Two years after Oracle moved its Silicon Valley headquarters to Austin, Texas, the software giant is partially pulling up stakes from Pleasanton.
The company, formerly based in Redwood City, has put its five-story, 185,700-square-foot building at 5805 Owens Drive in Pleasanton up for lease, the San Francisco Business Times reported.
Its Loopnet listing says terms are negotiable, and doesn’t include a price. Brokers Jamie Endres Keller, Anthony Shell and Gregg von Thaden of Avison Young represent Oracle.
Oracle acquired the building during its acquisition of PeopleSoft, in 2004. It built a twin 185,700-square-foot office building it still occupies at 5815 Owens Drive, in 2009.

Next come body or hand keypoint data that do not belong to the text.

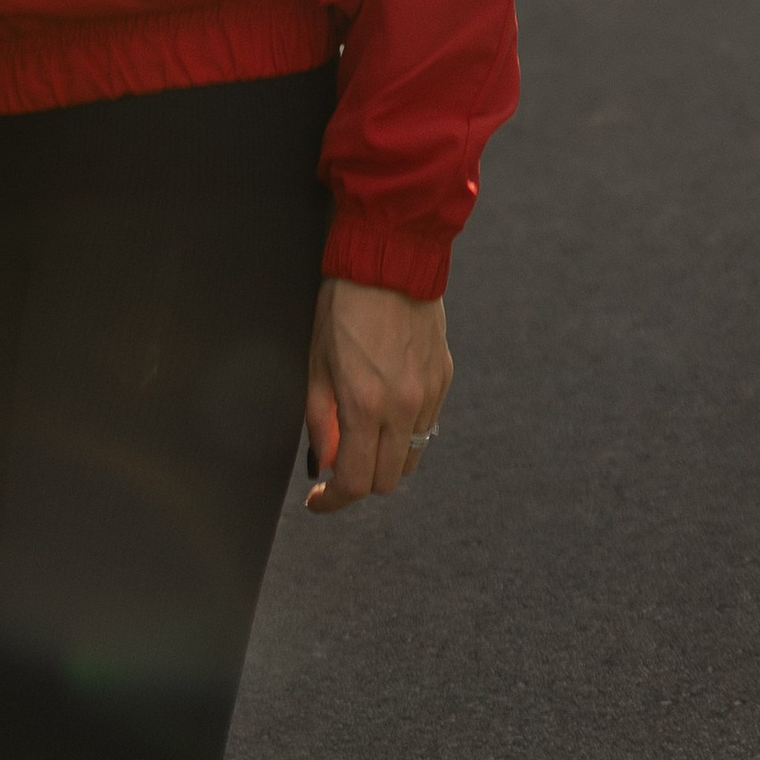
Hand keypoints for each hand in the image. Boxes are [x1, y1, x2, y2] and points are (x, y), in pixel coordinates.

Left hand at [304, 279, 452, 513]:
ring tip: (364, 436)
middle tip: (339, 466)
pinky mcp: (443, 378)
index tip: (318, 500)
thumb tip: (324, 461)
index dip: (333, 501)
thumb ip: (320, 420)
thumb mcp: (316, 363)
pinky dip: (405, 431)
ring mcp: (428, 394)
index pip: (355, 482)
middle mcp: (402, 407)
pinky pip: (426, 425)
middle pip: (387, 481)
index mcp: (365, 405)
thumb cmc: (344, 304)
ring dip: (386, 460)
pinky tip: (387, 407)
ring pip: (411, 458)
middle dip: (360, 483)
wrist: (389, 258)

The Owens Drive listing is just the latest Bay Area office property shed by Oracle during the era of remote work.
A month after it announced its move to Texas in December 2020, the company subleased 86,000 square feet at 475 Sansome Street in San Francisco, leaving it with 22,000 square feet of offices in the Financial District.

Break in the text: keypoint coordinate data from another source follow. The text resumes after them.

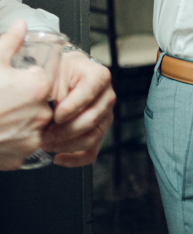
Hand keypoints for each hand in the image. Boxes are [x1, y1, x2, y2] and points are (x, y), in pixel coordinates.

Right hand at [0, 21, 52, 170]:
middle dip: (25, 101)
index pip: (42, 79)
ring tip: (2, 117)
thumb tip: (21, 26)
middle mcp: (42, 113)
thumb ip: (11, 42)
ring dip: (21, 121)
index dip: (26, 80)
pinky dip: (14, 140)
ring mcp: (32, 138)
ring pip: (33, 125)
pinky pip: (24, 145)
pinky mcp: (22, 157)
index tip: (14, 83)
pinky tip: (0, 133)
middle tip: (5, 101)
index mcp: (38, 87)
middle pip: (40, 102)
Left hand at [41, 51, 114, 167]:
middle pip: (91, 120)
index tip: (55, 116)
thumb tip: (49, 113)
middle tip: (44, 134)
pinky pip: (92, 152)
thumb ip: (55, 90)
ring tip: (47, 143)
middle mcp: (107, 96)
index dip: (71, 108)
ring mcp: (106, 115)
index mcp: (99, 76)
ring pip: (91, 138)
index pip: (88, 94)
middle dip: (64, 131)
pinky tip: (58, 157)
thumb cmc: (60, 74)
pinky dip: (74, 159)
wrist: (66, 76)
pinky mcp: (99, 131)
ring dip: (66, 145)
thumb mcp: (57, 73)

Days later, the tech firm listed a 230,000-square-foot office building and parking garage in Belmont, across from its signature Redwood Shores headquarters, for an unknown price.
It also sold a 17-story office San Jose property it had owned since 2008 for $155 million.
Oracle leases or owns about 24 million square feet of commercial space worldwide, but has worked to gradually shed real estate.
By last June, the company had either sublet or listed 4.7 million square feet, or 20 percent of its total portfolio, according to a regulatory filing.
This month, the firm led by billionaire Larry Ellison put a 320,000-square-foot office complex in Santa Monica up for sale for an unknown price.
In June, Ellison paid $173 million for a 16-acre beachfront estate in Manalapan, Florida, making it the most expensive home sale in the state. That was after he paid $80 million for a North Palm Beach estate.
The co-founder of Oracle and the world’s 11th-richest person paid $300 million for 98 percent of Lanai, Hawaii, in 2012. His presence on the island is now pushing out longtime residents.